После обеда, когда кое-кто уже собирался подняться, Роберт попросил задержаться. Все поняли, что он хочет что-то сказать.
– Друзья мои, – заговорил он, – мой долг перед королем быть подле него. Тем более в такое беспокойное время. Поэтому мне, конечно, и… – он посмотрел на Изабеллу, – пора отправляться в Париж. Сейчас там зима. Холодно! Поэтому я предлагаю вам, – и поочередно обошел взглядом русаков, – еще пожить здесь, в тепле.
Русаки загудели. Не все. Роман молчал.
– Кто как, – проговорил Пожарэн, – а я еду с тобой… с вами, – поправился он.
– Я тоже, – заявил Кобылье.
Роман опять промолчал.
– Ну, друзья мои, кто со мной, послезавтра в путь. Завтра – подготовка к поездке.
Все стали подниматься. Роберт искоса посмотрел на Романа. Лицо того было черным.
И вот наступил день отъезда. Когда отъезжающие вышли во двор, то увидели оседланных лошадей и две кареты. А за открытыми воротами толпились, в ожидании отъезда, мушкетеры.
– А эта колымага зачем? – спросил Кобылье у Роберта.
– Для вас, дорогие мои, – ответил тот.
– Не, я как ты, – сказал Кобылье.
Услышав их разговор, об этом заявил и Пожарэн.
– Тогда пусть стоит, – решил Роберт.
Началось прощание с дворовыми людьми. Роман не появлялся. Кобылье было ринулся, чтобы найти его, но Пожарэн, поняв, что он хочет, придержал его за локоть и покачал головой. Тот кивнул в знак согласия. Последний взгляд друзей на приютившие их стены. Изабелла из повозки помахала дворовым, и отряд тронулся в путь.
Бланка, не увидя Романа, зашла к нему в комнату. Тот ходил, как тигр в клетке. Она хотела было его успокоить и порадовать, что она… ждет ребенка! Но… сдержалась. Ей не хотелось какой-то жалостью к себе удерживать дорогого ей человека. «Пусть сам выбирает и не корит в будущем».

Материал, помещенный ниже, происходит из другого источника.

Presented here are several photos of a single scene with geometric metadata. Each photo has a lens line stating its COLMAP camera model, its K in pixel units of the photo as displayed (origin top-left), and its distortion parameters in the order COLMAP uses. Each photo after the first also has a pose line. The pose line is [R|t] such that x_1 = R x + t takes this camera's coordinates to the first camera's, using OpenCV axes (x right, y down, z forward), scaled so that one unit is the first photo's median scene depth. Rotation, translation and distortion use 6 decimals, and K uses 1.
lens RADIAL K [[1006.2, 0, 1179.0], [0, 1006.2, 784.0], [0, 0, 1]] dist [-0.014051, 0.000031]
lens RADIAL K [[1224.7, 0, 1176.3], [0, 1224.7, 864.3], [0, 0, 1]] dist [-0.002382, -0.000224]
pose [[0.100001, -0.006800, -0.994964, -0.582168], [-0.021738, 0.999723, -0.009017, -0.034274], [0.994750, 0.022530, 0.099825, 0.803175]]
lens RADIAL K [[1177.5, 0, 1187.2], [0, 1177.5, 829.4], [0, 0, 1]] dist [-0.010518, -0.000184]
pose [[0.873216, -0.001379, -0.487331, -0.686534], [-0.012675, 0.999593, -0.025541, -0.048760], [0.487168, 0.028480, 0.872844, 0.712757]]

И вдруг он подошел к ней, упал на колени, взял ее руки и страстно стал их целовать, приговаривая: «Прости, прости меня. Я люблю тебя. Больше никто не войдет в мое сердце! Но… но я не могу… Поехали с нами…» Он поднял голову. Глаза ее были полны слез.
– Любимый, – сказала она, – я… я понимаю тебя. Не убивай себя. Иди той дорогой, которая зовет тебя.
Он рывком поднялся, прижав ее к себе.
– Прости! – проговорил он и, резко повернувшись, сорвался с места. Во дворе одиноко стоял оседланный конь. Конюх не успел отвести его в конюшню. Роман вскочил на него и, яростно нахлестывая, словно боясь, что кто-то может его остановить, помчался прочь. А в окне, махая ему на прощание рукой, стояла прекрасная, как богиня, женщина и по ее нежному личику текли крупные, горькие слезы.